Veteran quarterback Kirk Cousins led the Minnesota Vikings to a postseason berth, claiming the second NFC Wild Card spot and upsetting the New Orleans Saints (which had Teddy Bridgewater) in the first round of the playoffs, only to lose to the conference champion San Francisco 49ers in the divisional round.

Cousins, 31, earned his second Pro-Bowl nod for his 2019 season with the Vikings and in 2020 will enter his final season under contract with the NFC North franchise after inking a three-year, $84 million deal in 2017. Cousins turned it around after a rocky first season with Minnesota and led the team to a perfect four-game month of October and generally looked good enough to get the Vikings in the postseason next year, too (off the back of a great defensive and backfield, led by running back Dalvin Cook).

Provided that, what about selling high on Cousins and bringing in a free agent signal-caller to shake things up for the Vikings? One name with an established link to the franchise is Saints quarterback Teddy Bridgewater.

The Argument

Bridgewater, 27, is coming off a two-year stint with the Saints, losers to the Vikings in the teams' past two playoff matchups, and is a free agent. Notably, Bridgewater, a former first-round pick by Minnesota who started the first three professional seasons with the franchise, had to fill in for future Hall of Fame gunslinger Drew Brees under center for five games in 2019. In five starts, Bridgewater threw for 1,205 yards, nine touchdowns, and two interceptions with a 69.7 completion percentage.

In 15 starts this past season, Cousins threw 3,603 yards, 26 touchdowns, and six picks, with a 69.1 completion percentage for the Vikings.

Extrapolated over Cousins' fifteen-game sample, strangely enough Bridgewater's stats look nearly identical to the current Vikings quarterback.

However, the missing ingredient here is twofold: the direction of the league and the value of Cousins. To start with the second point, the 31-year-old going into the final season under his current contract is very valuable across teams looking for a more-than-serviceable QB (think Chargers, Colts, Raiders, Bears, Lions, Bucs, and Panthers). The Vikings could make a mistake in not selling high on Cousins for a future pick or picks.

And to go back to the first point, the NFL requires at minimum some idea of a dual-threat quarterback nowadays—teams need playmakers under center beyond arm strength and accuracy. It would be easy to name 2019 NFL MVP Lamar Jackson of the Baltimore Ravens as the example, but it goes farther than that. We've seen it with New York Giants rising sophomore QB Daniels Jones to a more established, yet still young, gunslinger in Super Bowl LIV MVP and champion Patrick Mahomes; you need a ground game in the backfield with more than your running back.

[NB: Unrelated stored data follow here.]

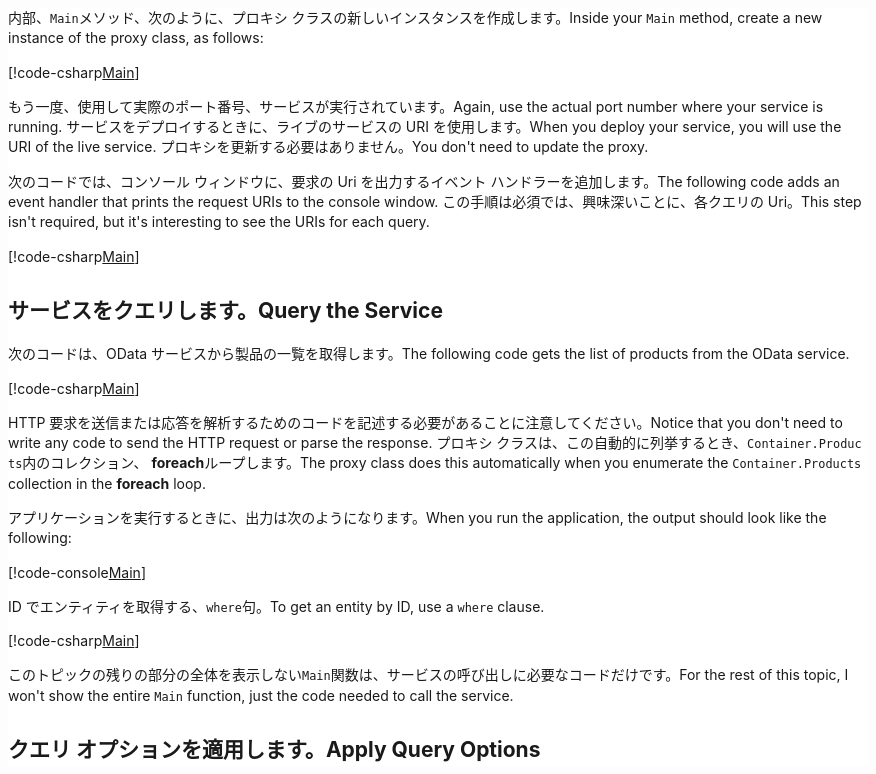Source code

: <span data-ttu-id="5c3bc-141">内部、`Main`メソッド、次のように、プロキシ クラスの新しいインスタンスを作成します。</span><span class="sxs-lookup"><span data-stu-id="5c3bc-141">Inside your `Main` method, create a new instance of the proxy class, as follows:</span></span>

[!code-csharp[Main](calling-an-odata-service-from-a-net-client/samples/sample2.cs)]

<span data-ttu-id="5c3bc-142">もう一度、使用して実際のポート番号、サービスが実行されています。</span><span class="sxs-lookup"><span data-stu-id="5c3bc-142">Again, use the actual port number where your service is running.</span></span> <span data-ttu-id="5c3bc-143">サービスをデプロイするときに、ライブのサービスの URI を使用します。</span><span class="sxs-lookup"><span data-stu-id="5c3bc-143">When you deploy your service, you will use the URI of the live service.</span></span> <span data-ttu-id="5c3bc-144">プロキシを更新する必要はありません。</span><span class="sxs-lookup"><span data-stu-id="5c3bc-144">You don't need to update the proxy.</span></span>

<span data-ttu-id="5c3bc-145">次のコードでは、コンソール ウィンドウに、要求の Uri を出力するイベント ハンドラーを追加します。</span><span class="sxs-lookup"><span data-stu-id="5c3bc-145">The following code adds an event handler that prints the request URIs to the console window.</span></span> <span data-ttu-id="5c3bc-146">この手順は必須では、興味深いことに、各クエリの Uri。</span><span class="sxs-lookup"><span data-stu-id="5c3bc-146">This step isn't required, but it's interesting to see the URIs for each query.</span></span>

[!code-csharp[Main](calling-an-odata-service-from-a-net-client/samples/sample3.cs)]

## <a name="query-the-service"></a><span data-ttu-id="5c3bc-147">サービスをクエリします。</span><span class="sxs-lookup"><span data-stu-id="5c3bc-147">Query the Service</span></span>

<span data-ttu-id="5c3bc-148">次のコードは、OData サービスから製品の一覧を取得します。</span><span class="sxs-lookup"><span data-stu-id="5c3bc-148">The following code gets the list of products from the OData service.</span></span>

[!code-csharp[Main](calling-an-odata-service-from-a-net-client/samples/sample4.cs)]

<span data-ttu-id="5c3bc-149">HTTP 要求を送信または応答を解析するためのコードを記述する必要があることに注意してください。</span><span class="sxs-lookup"><span data-stu-id="5c3bc-149">Notice that you don't need to write any code to send the HTTP request or parse the response.</span></span> <span data-ttu-id="5c3bc-150">プロキシ クラスは、この自動的に列挙するとき、`Container.Products`内のコレクション、 **foreach**ループします。</span><span class="sxs-lookup"><span data-stu-id="5c3bc-150">The proxy class does this automatically when you enumerate the `Container.Products` collection in the **foreach** loop.</span></span>

<span data-ttu-id="5c3bc-151">アプリケーションを実行するときに、出力は次のようになります。</span><span class="sxs-lookup"><span data-stu-id="5c3bc-151">When you run the application, the output should look like the following:</span></span>

[!code-console[Main](calling-an-odata-service-from-a-net-client/samples/sample5.cmd)]

<span data-ttu-id="5c3bc-152">ID でエンティティを取得する、`where`句。</span><span class="sxs-lookup"><span data-stu-id="5c3bc-152">To get an entity by ID, use a `where` clause.</span></span>

[!code-csharp[Main](calling-an-odata-service-from-a-net-client/samples/sample6.cs)]

<span data-ttu-id="5c3bc-153">このトピックの残りの部分の全体を表示しない`Main`関数は、サービスの呼び出しに必要なコードだけです。</span><span class="sxs-lookup"><span data-stu-id="5c3bc-153">For the rest of this topic, I won't show the entire `Main` function, just the code needed to call the service.</span></span>

## <a name="apply-query-options"></a><span data-ttu-id="5c3bc-154">クエリ オプションを適用します。</span><span class="sxs-lookup"><span data-stu-id="5c3bc-154">Apply Query Options</span></span>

Cousins tallied 63 rushing yards in 15 starts. Bridgewater, four years younger too, had half that number of yards on the ground in a third of the number of starts while Brees sat out.

Between Cook and a potential Bridgewater reunion, the Vikings' offense would be that much more dynamic.

The Verdict

Trade Cousins now while you can maximize his value as an expiring contract to a quarterback-needy franchise and sign Bridgewater to a multi-year deal. In their hypothetical first season together, Bridgewater and the Vikings' ceiling might be the same place Cousins and Minnesota finished in 2019-20, but in the long term the Twin Cities franchise would improve with Bridgewater and Cook running the show on offense.